6 de Agosto.- Hace unos días contaba yo el caso del diplomático austriaco que, en horas de trabajo, se dedicaba a escribir textos pornográficos en los que denigraba a las mujeres.

Como era de sospechar, lo que podría haber sido una anécdota chusca de un verano sin muchas noticias, ha demostrado tener unas derivadas que, a pesar del intento de control de daños del Gobierno y del Ministerio de asuntos exteriores, tienen bastante potencial explosivo.

Recapitulemos: hace algunas semanas, un espacio de internet llamado Fass Ohne Boden (algo así como Agujero Sin Fondo) llevado por un antiguo asesor del FPÖ denunció lo que llevaba meses corriendo en forma de rumores por el sistema diplomático austriaco: el representante permanente de Austria ante las Instituciones Europeas (una de las claves de bóveda del sistema diplomático austriaco) tenía un blog anónimo y guarrindongo que (presuntamente) escribía durante sus horas de trabajo.

Cuando el asunto llegó a los medios, el Gobierno se movió deprisa, se le “aceptó” la dimisión inmediatamente y se le trajo a trabajar a la central de Viena.

Esta era la versión de lo sucedido hasta ahora.
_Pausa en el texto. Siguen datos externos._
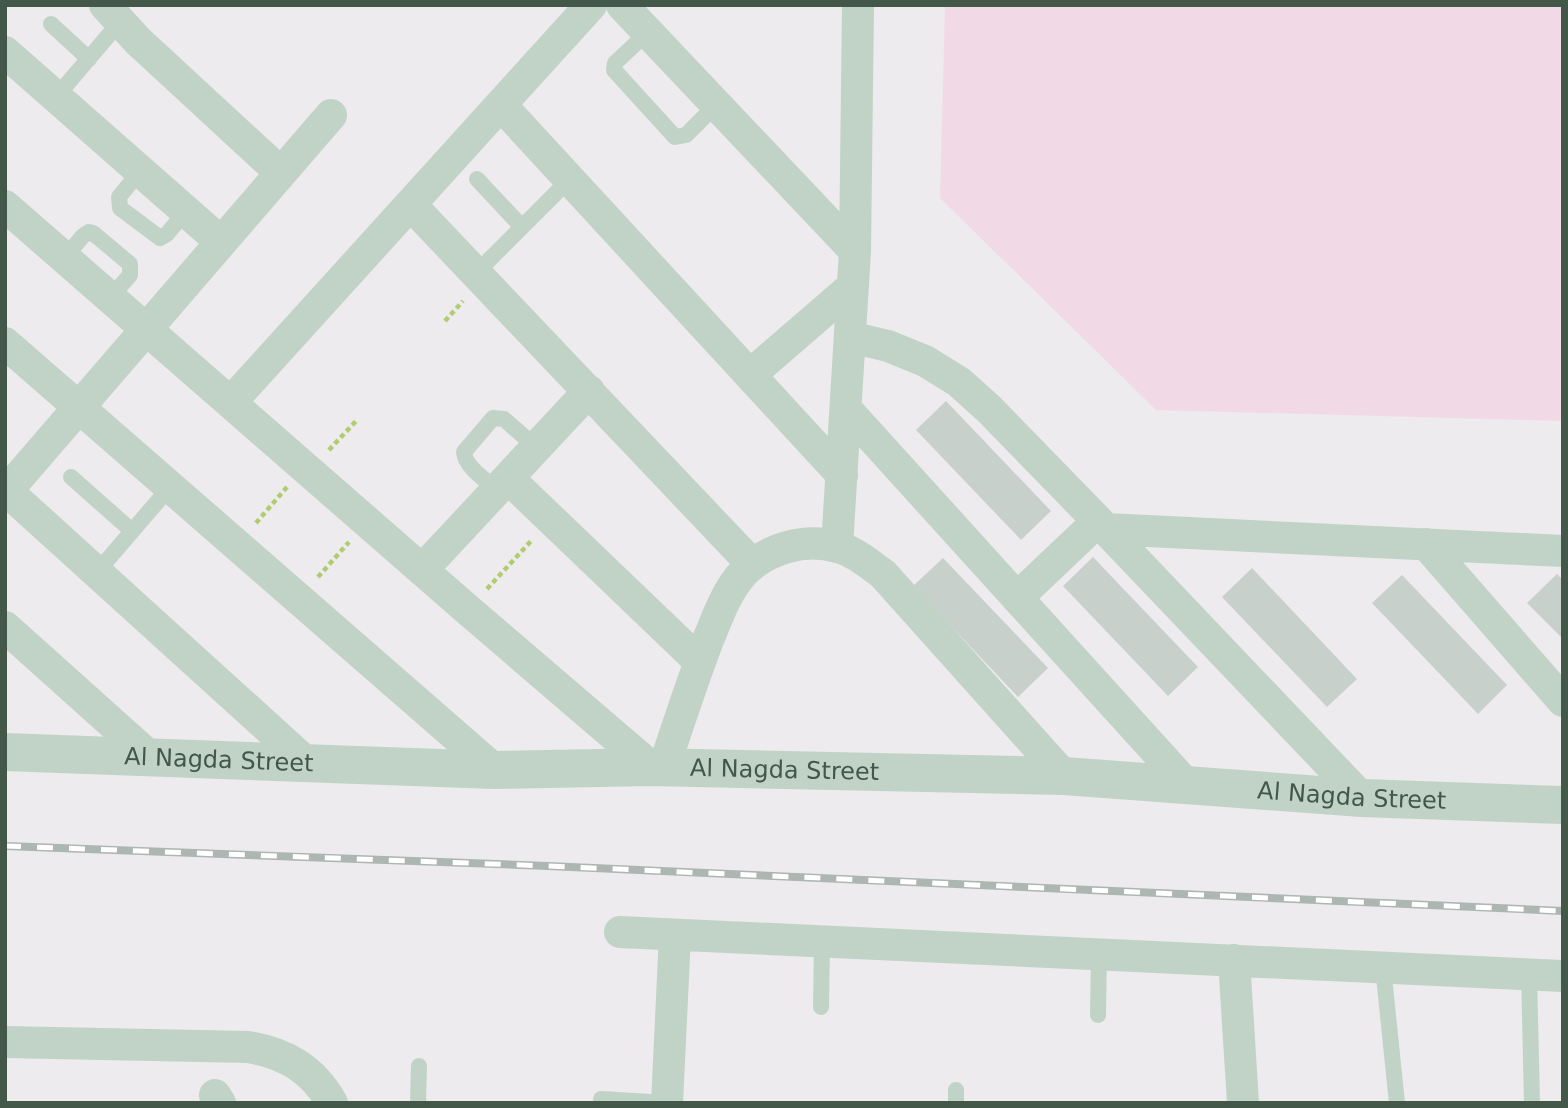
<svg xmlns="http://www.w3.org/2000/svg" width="1568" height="1108" font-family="'DejaVu Sans',sans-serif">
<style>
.sand{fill:#f1dae6}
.building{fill:#c8d0cc}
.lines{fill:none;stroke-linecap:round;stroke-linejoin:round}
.path{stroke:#afcc6f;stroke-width:4.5;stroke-dasharray:5 3.5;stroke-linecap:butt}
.service{stroke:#c1d3c6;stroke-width:16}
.minor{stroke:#c1d3c6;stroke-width:32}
.tertiary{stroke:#c1d3c6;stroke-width:38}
.rail-casing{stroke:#adb6b1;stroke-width:8}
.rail{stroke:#fff;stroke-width:5;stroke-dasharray:16;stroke-linecap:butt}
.labels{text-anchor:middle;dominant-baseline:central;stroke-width:5;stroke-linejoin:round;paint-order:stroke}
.street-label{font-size:24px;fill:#435849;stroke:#fff}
</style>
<rect width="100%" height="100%" fill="#edebee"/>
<path class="sand" d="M 945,5 L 1563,5 L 1563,421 L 1156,410 L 940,198 Z"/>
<path class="building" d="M 946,401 L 1051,511 L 1021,540 L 916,430 Z
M 1093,557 L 1198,667 L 1168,696 L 1063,586 Z
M 943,558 L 1048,668 L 1018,697 L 913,586 Z
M 1252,568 L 1357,679 L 1327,707 L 1222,597 Z
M 1557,574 L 1563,580 L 1563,639 L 1527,603 Z
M 1402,575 L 1507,685 L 1478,714 L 1372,603 Z"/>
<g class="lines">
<path class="path" d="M 445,321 L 463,301
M 329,450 L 357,420
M 256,523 L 287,487
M 318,577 L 349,542
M 487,589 L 531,541"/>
<path class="service" d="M 51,24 L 89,59
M 647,33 L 615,63 L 614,70 L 675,137 L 686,135 L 716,105
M 56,97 L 119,23
M 140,171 L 119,197 L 120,208 L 160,238 L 167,234 L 186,211
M 477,179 L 522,227
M 65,257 L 83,236 L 89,232 L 93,233 L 130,264 L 130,275 L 111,297
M 476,273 L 570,179
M 71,477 L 132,531
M 497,490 C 486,480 465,467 464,452 L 493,418 L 504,419 L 536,447
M 97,572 L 170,487
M 1383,967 L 1397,1103
M 1529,974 L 1532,1103
M 821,1007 L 822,941
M 1098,1015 L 1099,954
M 601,1099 L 667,1103
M 418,1103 L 419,1066
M 956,1103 L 956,1090"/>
<path class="minor" d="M 105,5 L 138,41 L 281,173
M 622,5 L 855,251
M 5,52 L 221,242
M 501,105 L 842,475
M 411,205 L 752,564
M 5,206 L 468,610 L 651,767
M 850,337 L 888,346 L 925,361 L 959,382 L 989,409 L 1098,521 L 1362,798
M 5,343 L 495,770
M 750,375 L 853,286
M 231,402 L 591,5
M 846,409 L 1186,784
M 508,478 L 700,662
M 7,491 L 307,763
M 5,493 L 331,115
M 1106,529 L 1563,551
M 1426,544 L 1563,701
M 837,547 L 855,251 L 858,5
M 422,570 L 589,391
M 1017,598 L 1098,521
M 5,627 L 150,757
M 664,767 C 678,725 692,682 708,640 C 718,616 726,592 743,573 C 766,549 805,537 837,547 C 854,551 869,564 883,574 L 1064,776
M 620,932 L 1563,976
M 1234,960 L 1243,1103
M 5,1042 L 248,1047 C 285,1053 313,1069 332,1103
M 215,1095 L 220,1103
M 667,1103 L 675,935"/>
<path class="tertiary" id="s1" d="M 5,752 L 495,770 L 651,767 L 1064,776 L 1362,798 L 1563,805"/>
<g class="rail-casing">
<path id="rail" d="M 5,846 L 548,866 L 1563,911"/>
</g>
<use href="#rail" class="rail"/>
</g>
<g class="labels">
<g class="street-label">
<text stroke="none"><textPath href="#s1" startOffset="214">Al Nagda Street</textPath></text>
<text stroke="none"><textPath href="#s1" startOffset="780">Al Nagda Street</textPath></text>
<text stroke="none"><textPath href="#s1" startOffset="1348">Al Nagda Street</textPath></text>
</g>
</g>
<rect width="1568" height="1108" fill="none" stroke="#435849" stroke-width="14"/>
</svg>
Sin embargo, el periódico vienés Der Standard publicó ayer que el asunto va mucho más allá, aportando jugosos detalles. Según parece la existencia del blog guarrete fue denunciada en el buzón anónimo que para estos efectos existe en el ministerio, ya en tiempos del vicecanciller Kogler (que, naturalmente, dice no tener ni idea de esta historia).

Cuando la actual ministra de exteriores supo del asunto, “horrorizada”, decidió cortar por lo sano y traerse al diplomático a Viena. Por el camino, también descubrió que la existencia del blog anónimo había llegado a conocimiento público a través de una serie de carambolas, porque la dirección de e-mail a través de la que se gestionaba la página había salido en un listado de cuentas hackeadas.

Y no solo eso, sino que, según parece -vamos, según parece no: es así- el móvil de nuestro fantasioso diplomático había sido hackeado y su contenido esparcido por ahí para (casi) público conocimiento. No solo fotos íntimas a las que han tenido acceso varios medios, entre ellos el propio Standard, sino también jugosas conversaciones por sms. Entre ellas una con Carolina Stadler, ex ministra del ÖVP y actual gobernadora de Salzburgo, en la que el muy conectado diplomático le ofrecía un puesto en Bruselas -porque tú lo vales, carita de emperaora-.

La “emperaora” por cierto, rechazó el puesto.

El hecho de que haya rodando por esos mundos de Dios material de un alto diplomático austriaco el cual, hasta ahora, era una de las claves de bóveda del ministerio de exteriores, es la pesadilla de cualquier Gobierno y de cualquier experto en seguridad. Comprensiblemente, la cuestión abre todo tipo de inquietantes interrogantes. El principal es hasta dónde (y hasta quién) han podido llegar datos realmente sensibles relacionados con las tripas del Estado austriaco -hay que tener en cuenta que la diplomacia va muy unida al servicio secreto-. También, al mismo tiempo, en las alturas del poder se preguntan si el agujero sigue abierto.

El Gobierno ha encargado al ex ministro de defensa austriaco Thomas Starlinger que reúna un equipo y le haga un chequeo a las comunicaciones de todos los organismos y personas que dependan del Ministerio austriaco de asuntos exteriores. Se trataría de amortiguar el daño reputacional que ya se ha producido y de evitar daños mayores en el futuro.

Hay también otras preguntas de fondo que hay que responder. En primer lugar, por qué nadie reaccionó en el Ministerio de Asuntos Exteriores si corrían rumores desde hacía meses. También qué extensión y qué profundidad tuvieron los daños causados por un ciberataque organizado al Ministerio en el cambio de año 2019/2020. En aquel momento, llegaron miles de correos cargados con software malicioso, disfrazado con felicitaciones navideñas. El público en general nunca estuvo informado con detalle de aquel ataque, que fue disimulado por el entonces ministro de exteriores y luego canciller, Alexander Schallenberg. En aquellos momentos, muchos indicios apuntaban hacia Rusia (what else?) pero el asunto no se investigó lo suficiente, al parecer.

El diplomático cesante utilizaba para su blog una dirección de correo a la que accedía también desde dispositivos que utilizaba en el trabajo, por lo que se sospecha que esta dirección de e-mail pudo ser la puerta de entrada de los ladrones de información.

De momento, no se ha podido saber nada por boca del afectado, porque los medios no han podido localizarle para obtener su opinión.